- **Consigne**
Dites si chacune des affirmations suivantes concorde avec l'extrait sur Marc Marquez, puis répondez par oui ou par non en citant fidèlement les mots de l'extrait qui tranchent. (a) Marc Marquez a franchi pour la première fois l'arrivée cette saison lors du 10e rendez-vous, en Autriche. (b) Selon Marc Marquez, les rattrapages sont devenus impossibles. (c) Marc Marquez accorde de nombreuses entrevues au cours d'une saison.

- **Extrait choisi**

__________________________________________________

Sur le podium pour la 140e fois de sa carrière au Grand Prix du Japon, Marc Marquez vit une saison difficile, si ce n’est sa plus difficile en dehors de sa blessure au bras. Il lui a fallu attendre le 10e rendez-vous de la saison en Autriche pour rallier l’arrivée pour la première fois. Pour comprendre, GP-Inside a obtenu à Motegi une entrevue exclusive avec l’octuple champion du monde qui n’en accorde que très peu durant une saison.
Tu as rejoint le MotoGP en 2013 avec un tout nouveau style de pilotage. As-tu dû le changer depuis ?
« Oui bien sûr. Je ne peux plus me battre contre la moto. Il faut suivre ce que la moto exige. Si je commence à me battre, elle bouge et ça détruit les effets de l’aérodynamique. Il faut juste suivre ce que la moto demande. Les choses que je faisais avant, comme les rattrapages, sont encore possibles, mais beaucoup plus difficiles. Pourquoi ? L’appui aérodynamique est plus important et il faut suivre la trajectoire. Je ne peux plus contraindre la moto à tourner parce que si je force, l’appui exercé sur les pneus est plus important et il est plus facile de perdre l’avant. »

__________________________________________________

- **Données fournies**
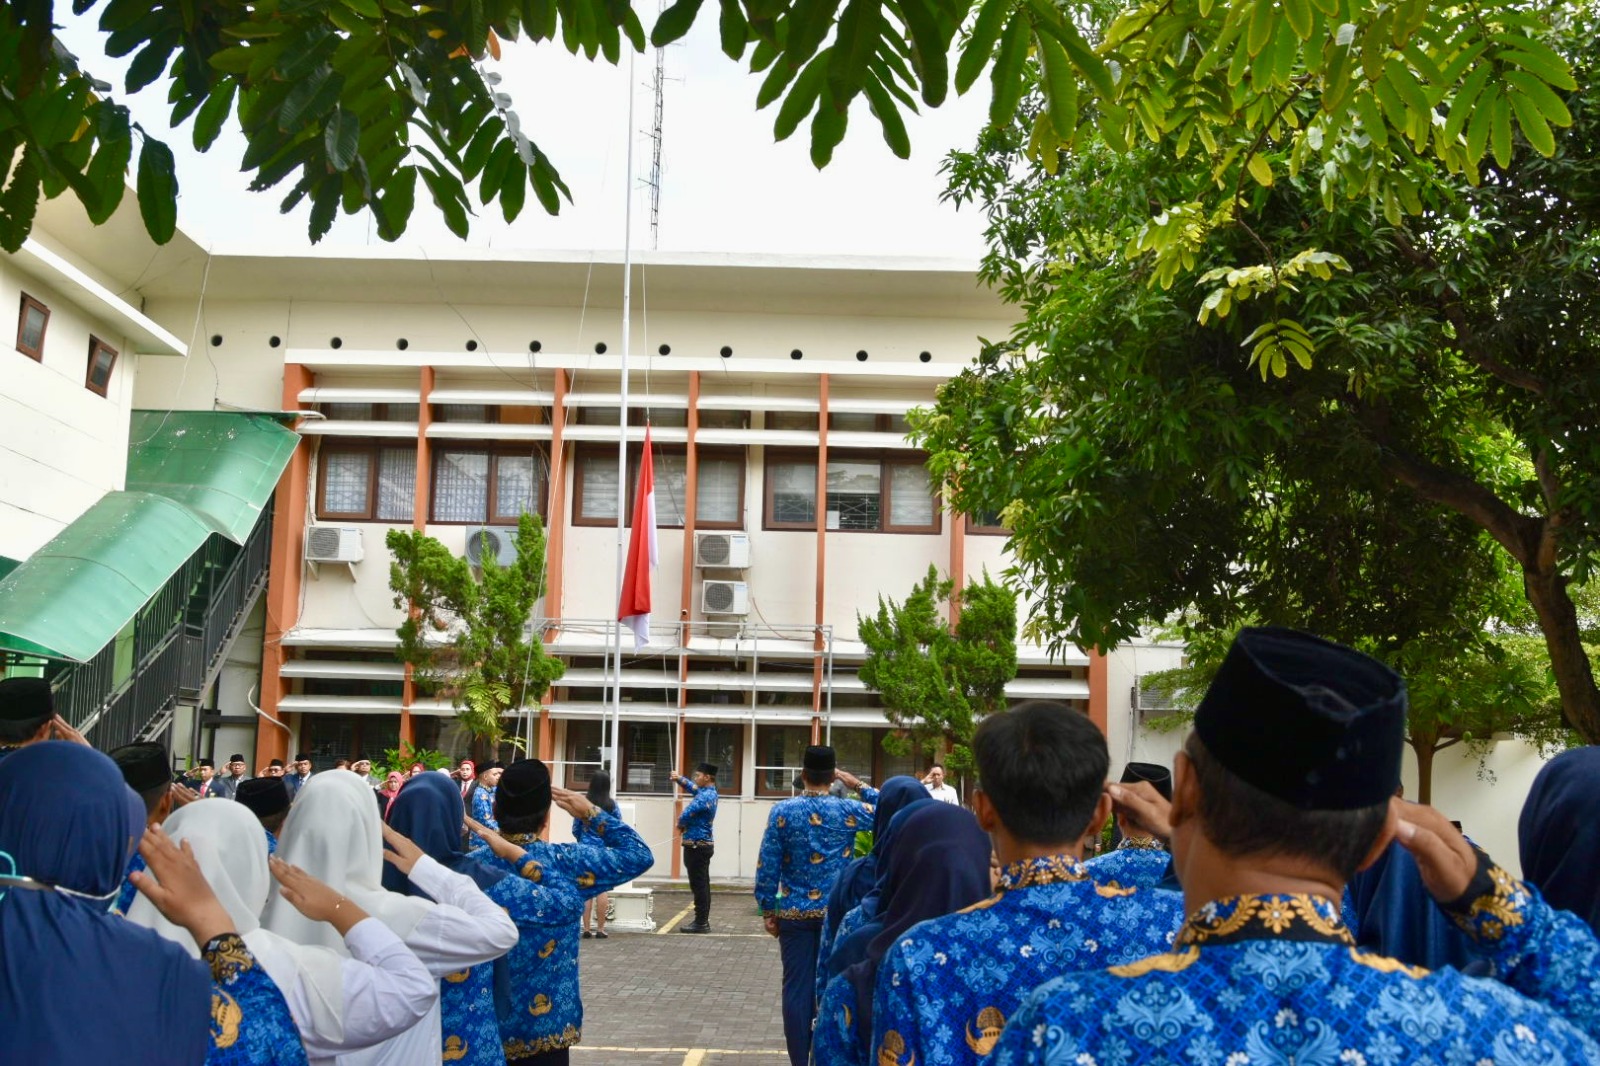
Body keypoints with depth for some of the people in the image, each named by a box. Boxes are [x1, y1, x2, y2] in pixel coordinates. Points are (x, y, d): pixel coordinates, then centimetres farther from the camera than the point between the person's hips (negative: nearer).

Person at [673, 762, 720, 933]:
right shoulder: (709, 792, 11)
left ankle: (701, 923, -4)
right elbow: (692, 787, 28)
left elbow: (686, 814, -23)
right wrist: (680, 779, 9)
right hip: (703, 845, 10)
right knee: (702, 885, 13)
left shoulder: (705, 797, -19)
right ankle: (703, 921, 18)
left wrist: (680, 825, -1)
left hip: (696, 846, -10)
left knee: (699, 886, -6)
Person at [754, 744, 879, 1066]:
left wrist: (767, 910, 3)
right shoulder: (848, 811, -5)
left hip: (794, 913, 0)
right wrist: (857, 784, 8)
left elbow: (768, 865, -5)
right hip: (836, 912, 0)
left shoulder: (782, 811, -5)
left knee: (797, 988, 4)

__________________________________________________

- **Corrigé**
(a) Oui : « Il lui a fallu attendre le 10e rendez-vous de la saison en Autriche pour rallier l’arrivée pour la première fois. »
(b) Non : « Les choses que je faisais avant, comme les rattrapages, sont encore possibles, mais beaucoup plus difficiles. »
(c) Non : « qui n’en accorde que très peu durant une saison »